叶徒深这人向来自私,从来不会考虑别人的感受。
江漾再累,也得由着他差遣,就像昨天晚上那样。
江漾认命地捡起地上的浴巾,围在了身上。
叶徒深的视线鄙夷地荡过去,“不嫌脏?”
江漾掀了掀眸,定在叶徒深的脸上,心想,再脏的东西,她都用过,何况是一件掉落在地上的浴巾。
她可没有他那么矫情。
江漾说:“这个没多脏的。”
叶徒深抽回视线,她爱穿就穿去,他用的时候,是干净的就行。
江漾回了房间洗漱,就去给叶徒深做早餐了,知道他挑嘴,同样的东西不能总吃,就没给叶徒深下馄饨,她给自己下了几个,给叶徒深做了些别的。
鸡蛋饼,配米粥,家里没有腌菜了,估计他不会凑活的吃,江漾就拿昨天剩的肉馅给他烙了张肉饼。
但要是被叶徒深知道这是昨天剩的肉馅,他肯定不会吃。
他贯会矫情。
所以江漾没打算告诉他。
吃饭的时候,叶徒深吃肉饼的表情有些复杂,他紧了紧眉,问江漾:“这是昨天剩的陷儿。
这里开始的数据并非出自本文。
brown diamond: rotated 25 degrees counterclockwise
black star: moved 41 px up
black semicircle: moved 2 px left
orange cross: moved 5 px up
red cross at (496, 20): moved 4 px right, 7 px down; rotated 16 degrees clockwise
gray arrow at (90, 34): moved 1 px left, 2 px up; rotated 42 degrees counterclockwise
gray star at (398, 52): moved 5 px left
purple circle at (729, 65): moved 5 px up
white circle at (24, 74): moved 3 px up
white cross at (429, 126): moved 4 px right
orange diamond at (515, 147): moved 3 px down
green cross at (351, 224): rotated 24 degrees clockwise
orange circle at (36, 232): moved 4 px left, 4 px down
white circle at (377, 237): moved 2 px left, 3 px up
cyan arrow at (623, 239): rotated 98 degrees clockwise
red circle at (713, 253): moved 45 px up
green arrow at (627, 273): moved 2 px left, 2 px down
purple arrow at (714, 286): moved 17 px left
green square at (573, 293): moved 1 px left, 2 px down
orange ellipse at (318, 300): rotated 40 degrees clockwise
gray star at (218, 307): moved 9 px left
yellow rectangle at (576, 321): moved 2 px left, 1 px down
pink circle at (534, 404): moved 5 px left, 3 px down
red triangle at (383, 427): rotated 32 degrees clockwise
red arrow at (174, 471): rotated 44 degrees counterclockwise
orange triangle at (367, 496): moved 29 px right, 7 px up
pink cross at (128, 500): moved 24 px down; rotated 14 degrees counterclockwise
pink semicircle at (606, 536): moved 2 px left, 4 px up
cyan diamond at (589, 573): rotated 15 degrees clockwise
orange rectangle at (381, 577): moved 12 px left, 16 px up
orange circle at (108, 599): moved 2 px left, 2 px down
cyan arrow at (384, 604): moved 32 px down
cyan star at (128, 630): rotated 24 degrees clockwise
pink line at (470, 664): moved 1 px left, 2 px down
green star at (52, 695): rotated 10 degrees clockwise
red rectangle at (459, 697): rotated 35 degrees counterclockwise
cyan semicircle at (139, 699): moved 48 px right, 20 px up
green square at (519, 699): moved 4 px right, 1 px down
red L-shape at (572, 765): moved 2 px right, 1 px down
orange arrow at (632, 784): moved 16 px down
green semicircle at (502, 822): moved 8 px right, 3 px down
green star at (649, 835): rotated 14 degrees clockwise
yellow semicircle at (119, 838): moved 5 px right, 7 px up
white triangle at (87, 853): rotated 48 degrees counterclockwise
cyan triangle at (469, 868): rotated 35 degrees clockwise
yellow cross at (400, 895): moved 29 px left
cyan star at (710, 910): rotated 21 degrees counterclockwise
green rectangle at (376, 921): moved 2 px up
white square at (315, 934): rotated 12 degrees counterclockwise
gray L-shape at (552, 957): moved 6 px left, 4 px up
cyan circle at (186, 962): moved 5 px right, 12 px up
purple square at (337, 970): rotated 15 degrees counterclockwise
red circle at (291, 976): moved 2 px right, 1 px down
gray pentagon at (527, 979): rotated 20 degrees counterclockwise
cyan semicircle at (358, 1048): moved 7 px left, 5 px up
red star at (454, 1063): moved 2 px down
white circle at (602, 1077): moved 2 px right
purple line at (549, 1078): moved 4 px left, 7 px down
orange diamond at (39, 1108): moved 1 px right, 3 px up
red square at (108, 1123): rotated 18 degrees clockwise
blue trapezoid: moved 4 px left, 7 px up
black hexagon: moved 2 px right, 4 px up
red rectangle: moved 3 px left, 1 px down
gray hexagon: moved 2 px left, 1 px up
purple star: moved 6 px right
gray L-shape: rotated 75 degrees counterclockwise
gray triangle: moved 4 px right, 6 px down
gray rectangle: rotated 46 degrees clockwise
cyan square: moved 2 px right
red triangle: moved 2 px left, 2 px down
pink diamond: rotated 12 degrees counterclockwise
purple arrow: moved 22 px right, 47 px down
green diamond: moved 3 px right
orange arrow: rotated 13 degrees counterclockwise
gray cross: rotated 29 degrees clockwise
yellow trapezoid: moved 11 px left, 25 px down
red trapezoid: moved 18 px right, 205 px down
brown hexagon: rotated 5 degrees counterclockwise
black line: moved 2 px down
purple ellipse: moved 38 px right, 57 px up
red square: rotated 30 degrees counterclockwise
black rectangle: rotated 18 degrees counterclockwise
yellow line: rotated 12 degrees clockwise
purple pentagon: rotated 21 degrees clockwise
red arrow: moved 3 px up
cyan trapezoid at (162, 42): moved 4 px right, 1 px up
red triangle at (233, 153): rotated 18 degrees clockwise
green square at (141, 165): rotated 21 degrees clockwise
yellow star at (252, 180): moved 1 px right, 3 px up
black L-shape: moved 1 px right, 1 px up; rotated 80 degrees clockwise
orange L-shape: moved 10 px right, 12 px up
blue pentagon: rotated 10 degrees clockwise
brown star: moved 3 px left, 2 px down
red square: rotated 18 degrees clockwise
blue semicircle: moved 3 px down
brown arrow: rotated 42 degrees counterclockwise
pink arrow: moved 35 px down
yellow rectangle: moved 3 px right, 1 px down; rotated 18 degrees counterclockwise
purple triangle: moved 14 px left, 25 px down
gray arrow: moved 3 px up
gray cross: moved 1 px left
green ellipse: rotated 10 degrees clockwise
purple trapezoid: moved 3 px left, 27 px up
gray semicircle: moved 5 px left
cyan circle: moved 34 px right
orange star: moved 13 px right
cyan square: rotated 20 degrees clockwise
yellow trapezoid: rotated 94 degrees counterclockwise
”
味道是一样的,叶徒深吃的出来。
江漾想说不是,是她现调的。
但她又觉得太牵强了,就没说,垂着眸,吃着自己的早餐。
叶徒深十分不满意江漾对自己的态度,居然拿昨天剩的东西糊弄自己。
“你别吃了。”他语气不快。
江漾才吃了两个馄饨,就被叫停,撇了撇嘴,有些不高兴。
她昨天又费神,又费力的,早就饿得前胸贴后背了,还要被迫早起去给他做饭。
江漾想反抗一下,可是对上他眼底的漆沉,知道他是故意的,算了,时间还早,上班路上她也可以顺带着买些东西吃。
“那我去上班。”
江漾头垂低,声音微小。
叶徒深掀了掀眼皮,说:“不用了,我一会送你。”
他应该是看出了江漾的心思,铁了心地想欺负她。
“你送我太麻烦了,我还是自己——”
叶徒深凌厉的眼神滑过江漾,她瞬间闭嘴。
等着叶徒深慢条斯理的吃完,他始终都没有在动过那块肉饼。